__Article__:
____________
A fertilizer label often tells you which kind of fertilizer is best for your particular garden. If in doubt about your garden's exact needs, talk to someone at your local garden nursery or supply store. Chances are that their own garden needs aren't much different from yours!
Certain plants demand more or less of the top three nutrients (for instance, lawn grass loves nitrogen best — consult Chapter 10 if you need to know more about that). But most garden flowers are not specialists, which is why generally fertile soil is desirable and why all-purpose fertilizer is most commonly recommended.
Good soil also contains secondary nutrients, like calcium, magnesium, and sulfur, as well as some trace elements, called micronutrients, that enhance plant health and growth. You usually don't have to add these nutrients to the soil. However, soil tests sometimes indicate that gardeners should add micronutrients or secondary nutrients, especially calcium (see "Finding out your soil's pH" for info on soil tests).
____________
__Required work__:
[1] In the fertilizer passage, which secondary nutrients does good soil contain?
[2] Output the words of the fertilizer passage between "A fertilizer label" and "different from yours!", inclusive.
[3] Pick up the passage on garden fertilizer after its final sentence and write what comes next.

__Records shown__:
____________
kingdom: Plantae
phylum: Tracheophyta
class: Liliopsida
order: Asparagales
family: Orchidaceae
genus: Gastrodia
____________
__Responses by task__:
[1] Calcium, magnesium, and sulfur.

[2]
A fertilizer label often tells you which kind of fertilizer is best for your particular garden. If in doubt about your garden's exact needs, talk to someone at your local garden nursery or supply store. Chances are that their own garden needs aren't much different from yours!

[3]
Fertilizing good soil is often optional. If you have fertile, organically rich soil, many of your plants may do just fine without it — particularly if you develop the habit of amending the soil regularly (once or twice a year) with more organic matter. If your garden soil is organically rich, it's fertile and thus should have the major elements. If not, or if you're pushing your plants to peak performance, you can use plant food or fertilizer, natural or organic, to supply or supplement these important nutrients.
Constantly fertilizing lousy soil isn't a good idea. Not only is it a lot of work and expense for you, but it's also a losing battle. Salts build up, plants are never really healthy in the long term, and the soil texture remains poor. You're far better off increasing the organic matter and just using fertilizer as a nutrient boost for your plants — if they need it. Organic matter — once-living material that releases nutrients as it decays — includes compost, dehydrated manure, chopped leaves, damp peat moss, and ground-up bark.
Depending on what you use, how much, the plant in question, and so forth, the effects of adding fertilizer can be impressive. But they're not instant. Wait two weeks to a month before assessing the results.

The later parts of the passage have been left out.